Hi
Jacob Bunk Nielsen <jacob@bunk.cc> writes:
> We have a PostgreSQL 9.3.4 running in an LXC container on Debian
> Wheezy on a Linux 3.10.43 kernel on a Dell R620 server. Data are
> stored on a XFS file system. We are seeing problems such as:
>
> unexpected data beyond EOF in block 2 of relation base/805208133/1238511128
>
> and
>
> could not read block 5 in file "base/805208348/1259338118": read only
> 0 of 8192 bytes
We use streaming replication to a different server on different
hardware. That server had been up for 300+ days and just had an incident
of:
LOG: consistent recovery state reached at 226/E7DE1680
WARNING: page 0 of relation base/805208133/1274861078 does not exist
CONTEXT: xlog redo insert: rel 1663/805208133/1274861078; tid 0/1
PANIC: WAL contains references to invalid pages
LOG: database system is ready to accept read only connections
CONTEXT: xlog redo insert: rel 1663/805208133/1274861078; tid 0/1
LOG: startup process (PID 2308) was terminated by signal 6: Aborted
LOG: terminating any other active server processes
We've rebooted that server now and restarted the replication.
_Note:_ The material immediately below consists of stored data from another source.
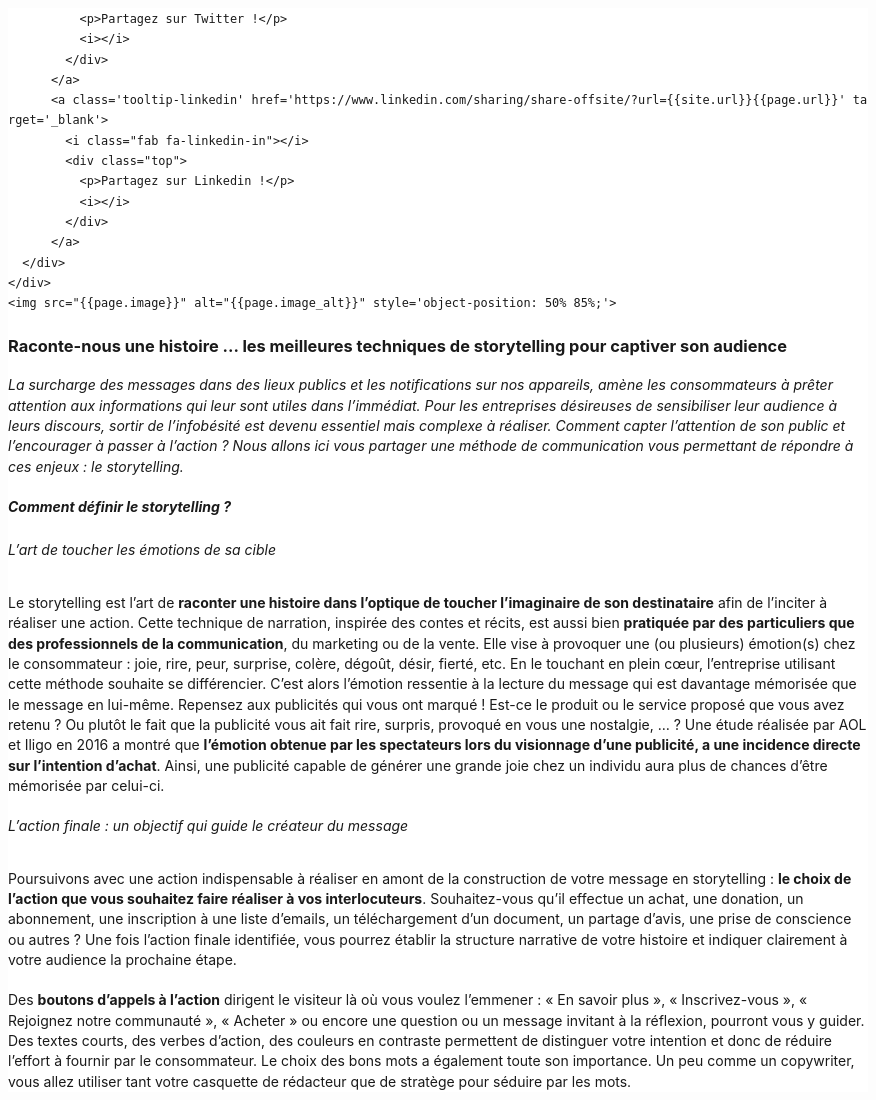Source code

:               <p>Partagez sur Twitter !</p>
              <i></i>
            </div>
          </a>
          <a class='tooltip-linkedin' href='https://www.linkedin.com/sharing/share-offsite/?url={{site.url}}{{page.url}}' target='_blank'>
            <i class="fab fa-linkedin-in"></i>
            <div class="top">
              <p>Partagez sur Linkedin !</p>
              <i></i>
            </div>
          </a>
      </div>
    </div>
    <img src="{{page.image}}" alt="{{page.image_alt}}" style='object-position: 50% 85%;'>
  </div>
  <div class="lab-article-text">
    <div class="lab-article-text-primary">
      <h3 style='color: {{page.theme_colour}};'>Raconte-nous une histoire ... les meilleures techniques de storytelling pour captiver son audience</h3>
      <p><em>La surcharge des messages dans des lieux publics et les notifications sur nos appareils, amène les consommateurs à prêter attention aux informations qui leur sont utiles dans l’immédiat. Pour les entreprises désireuses de sensibiliser leur audience à leurs discours, sortir de l’infobésité est devenu essentiel mais complexe à réaliser. Comment capter l’attention de son public et l’encourager à passer à l’action ? Nous allons ici vous partager une méthode de communication vous permettant de répondre à ces enjeux : le storytelling.</em></p>
      <div class="lab-article-text-separator" style='border: solid 2px {{page.theme_colour}};'></div>
    </div>
    <div class="lab-article-text-secondary">
      <h5>Comment définir le storytelling ?</h5>
    </div>
    <div class="lab-article-text-secondary">
      <h6>L’art de toucher les émotions de sa cible</h6>
      <p>Le storytelling est l’art de <strong>raconter une histoire dans l’optique de toucher l’imaginaire de son destinataire</strong> afin de l’inciter à  réaliser une action. Cette technique de narration, inspirée des contes et récits, est aussi bien <strong>pratiquée par des particuliers que des professionnels de la communication</strong>, du marketing ou de la vente. Elle vise à provoquer une (ou plusieurs) émotion(s) chez le consommateur : joie, rire, peur, surprise, colère, dégoût, désir, fierté, etc. En le touchant en plein cœur, l’entreprise utilisant cette méthode souhaite se différencier. C’est alors l’émotion ressentie à la lecture du message qui est davantage mémorisée que le message en lui-même. Repensez aux publicités qui vous ont marqué ! Est-ce le produit ou le service proposé que vous avez retenu ? Ou plutôt le fait que la publicité vous ait fait rire, surpris, provoqué en vous une nostalgie, … ? Une étude réalisée par AOL et Iligo en 2016 a montré que <strong>l’émotion obtenue par les spectateurs lors du visionnage d’une publicité, a une incidence directe sur l’intention d’achat</strong>. Ainsi, une publicité capable de générer une grande joie chez un individu aura plus de chances d’être mémorisée par celui-ci.</p>
    </div>
    <div class="lab-article-text-secondary">
      <h6>L’action finale : un objectif qui guide le créateur du message</h6>
      <p>Poursuivons avec une action indispensable à réaliser en amont de la construction de votre message en storytelling : <strong>le choix de l’action que vous souhaitez faire réaliser à vos interlocuteurs</strong>. Souhaitez-vous qu’il effectue un achat, une donation, un abonnement, une inscription à une liste d’emails, un téléchargement d’un document, un partage d’avis, une prise de conscience ou autres ? Une fois l’action finale identifiée, vous pourrez établir la structure narrative de votre histoire et indiquer clairement à votre audience la prochaine étape.
      <br><br>
      Des <strong>boutons d’appels à l’action</strong> dirigent le visiteur là où vous voulez l’emmener :  « En savoir plus », « Inscrivez-vous », « Rejoignez notre communauté », « Acheter » ou encore une question ou un message invitant à la réflexion, pourront vous y guider. Des textes courts, des verbes d’action, des couleurs en contraste permettent de distinguer votre intention et donc de réduire l’effort à fournir par le consommateur. Le choix des bons mots a également toute son importance. Un peu comme un copywriter, vous allez utiliser tant votre casquette de rédacteur que de stratège pour séduire par les mots.</p>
We'll see
how it goes in a few hours.
I'm still very interested in hearing any hints you guys may have to how
I should debug these problems.
> I've tried writing a program to simulate a workload that resembles the
> workload on the problematic tables, but I can't get that to fail. So
> what should be my next step in debugging this?
That program has been running for 24+ hours now, and everything just
works as expected, so still no luck in reproducing this problem.
Best regards
Jacob
P.S. Sorry about the double post with different subject - my initial
post was held up for several hours due to putting "Help" in the subject,
so I thought I had been discarded by a list admin.